What, then, becomes of lay participation, which many Catholics feel is necessary to their benefit from Mass? The answer is that internal participation excels (and is the goal of) external. The faithful unite their intentions to those of the priest; they follow along in the missal or spend time in mental prayer; they weld their souls to the sacrifice. After all, the most active participation there ever was in any Mass was that of the Virgin Mary at the foot of the cross, who neither did nor said anything the Evangelists thought worthy of reporting. In fact the famous hymn says only “Stabat mater dolorosa” — the mournful mother stayed.
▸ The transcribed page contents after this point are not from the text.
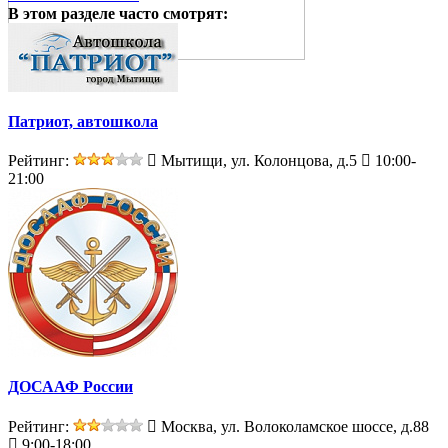
В этом разделе
часто смотрят:
Патриот, автошкола
Рейтинг:
Мытищи, ул. Колонцова, д.5
10:00-
21:00
ДОСААФ России
Рейтинг:
Москва, ул. Волоколамское шоссе, д.88
9:00-18:00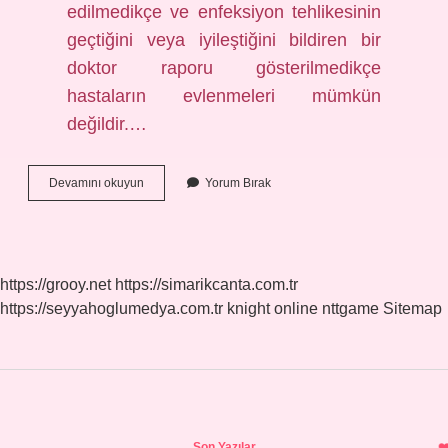
edilmedikçe ve enfeksiyon tehlikesinin
geçtiğini veya iyileştiğini bildiren bir
doktor raporu gösterilmedikçe
hastaların evlenmeleri mümkün
değildir.…
Hepatit
Devamını okuyun
Yorum Bırak
C
Virüsü
Olan
Birisi
Evlenebilir
https://grooy.net
https://simarikcanta.com.tr
Mi
https://seyyahoglumedya.com.tr
knight online
nttgame
Sitemap
Sidebar
Son Yazılar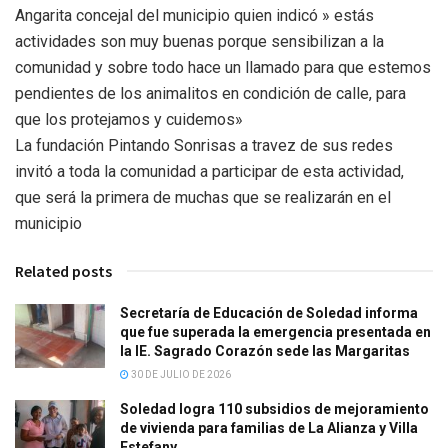
Angarita concejal del municipio quien indicó » estás
actividades son muy buenas porque sensibilizan a la
comunidad y sobre todo hace un llamado para que estemos
pendientes de los animalitos en condición de calle, para
que los protejamos y cuidemos»
La fundación Pintando Sonrisas a travez de sus redes
invitó a toda la comunidad a participar de esta actividad,
que será la primera de muchas que se realizarán en el
municipio
Related posts
Secretaría de Educación de Soledad informa
que fue superada la emergencia presentada en
la IE. Sagrado Corazón sede las Margaritas
30 DE JULIO DE 2026
Soledad logra 110 subsidios de mejoramiento
de vivienda para familias de La Alianza y Villa
Estefany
Well-catechized Catholics know the foregoing doctrines, which are true of all the different liturgical rites of the Church, yet they shy away from the form that most visibly embodies them. That is, I daresay, a spiritual loss. The Latin Mass is certainly intimidating in its solemnity and otherworldliness, but how else should the Holy Sacrifice be than solemn and otherworldly? The same riches that profited Saint Teresa of Ávila and Saint Francis de Sales can be available to every Catholic today, and it would be sad indeed to forfeit one’s inheritance because of a little discomfort. St. Josemaría Escrivá, founder of Opus Dei — which uses the Novus Ordo and is wildly popular among conservative Catholics — said the Latin Mass daily until his death in 1975, well after the institution of the new liturgy.

“If it is so,” said Sir Arnold Lunn in the Sixties, “that the Latin Mass is only for the educated few, surely Mother Church in all her charity can find a little place even for the educated few?” Though I applaud the wit I cannot concede the premise: The Latin Mass is, and always has been, for everyone.